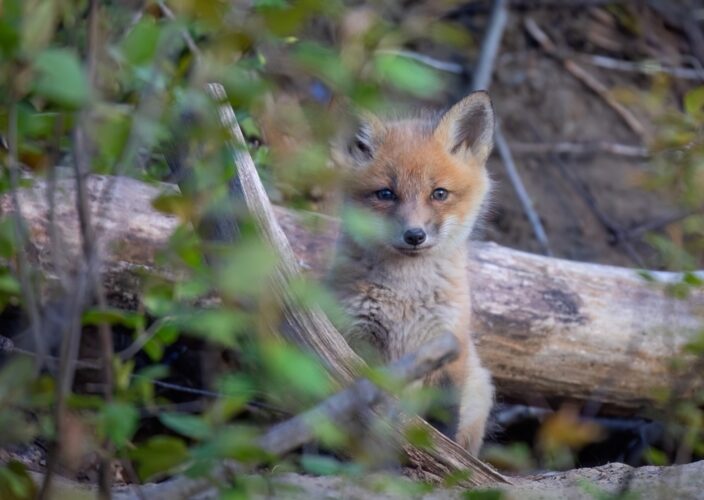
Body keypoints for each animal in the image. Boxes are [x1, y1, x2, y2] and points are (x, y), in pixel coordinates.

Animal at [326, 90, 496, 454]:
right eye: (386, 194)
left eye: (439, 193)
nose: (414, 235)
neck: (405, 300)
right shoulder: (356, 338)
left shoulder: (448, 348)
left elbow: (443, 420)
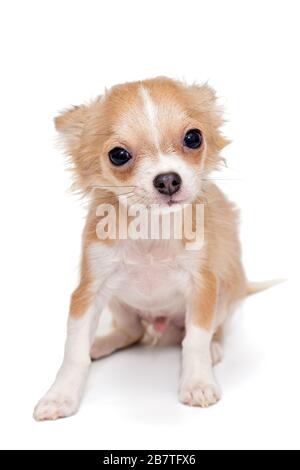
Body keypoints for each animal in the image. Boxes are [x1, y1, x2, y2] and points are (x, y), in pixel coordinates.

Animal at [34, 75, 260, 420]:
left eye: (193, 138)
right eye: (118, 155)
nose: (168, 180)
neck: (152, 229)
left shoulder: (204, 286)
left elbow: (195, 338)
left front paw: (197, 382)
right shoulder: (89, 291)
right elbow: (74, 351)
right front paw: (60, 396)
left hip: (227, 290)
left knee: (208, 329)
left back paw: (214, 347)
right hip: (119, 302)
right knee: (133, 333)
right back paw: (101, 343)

━━━━━━━━━━

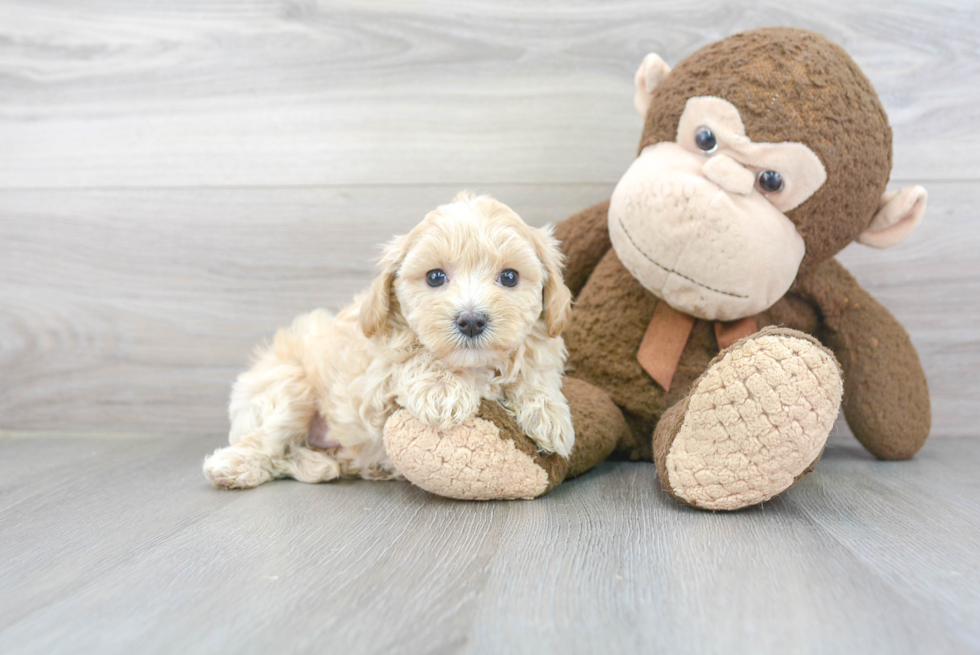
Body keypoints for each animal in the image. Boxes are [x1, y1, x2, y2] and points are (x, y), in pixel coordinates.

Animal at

━━━━━━━━━━

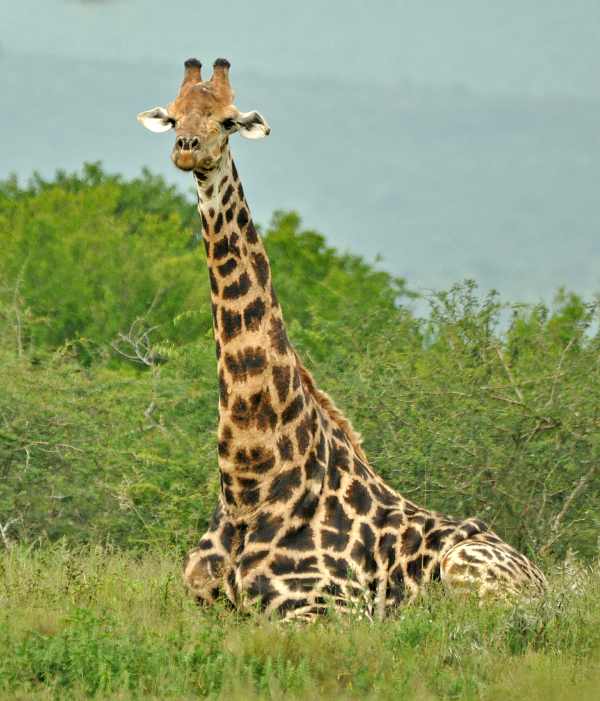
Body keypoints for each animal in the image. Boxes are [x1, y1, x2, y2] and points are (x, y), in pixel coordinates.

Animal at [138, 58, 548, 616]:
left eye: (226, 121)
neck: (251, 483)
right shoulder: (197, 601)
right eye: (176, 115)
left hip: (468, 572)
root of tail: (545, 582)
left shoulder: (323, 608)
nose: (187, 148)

━━━━━━━━━━

> [ACTION ITEM]: Could you restate word for word the lines above from the one containing "left knee: (208, 329)" through the one containing "right back paw: (101, 343)", both included, and nothing else?

> [EXERCISE RESULT]:
left knee: (208, 329)
left back paw: (214, 347)
right hip: (119, 302)
right knee: (133, 333)
right back paw: (101, 343)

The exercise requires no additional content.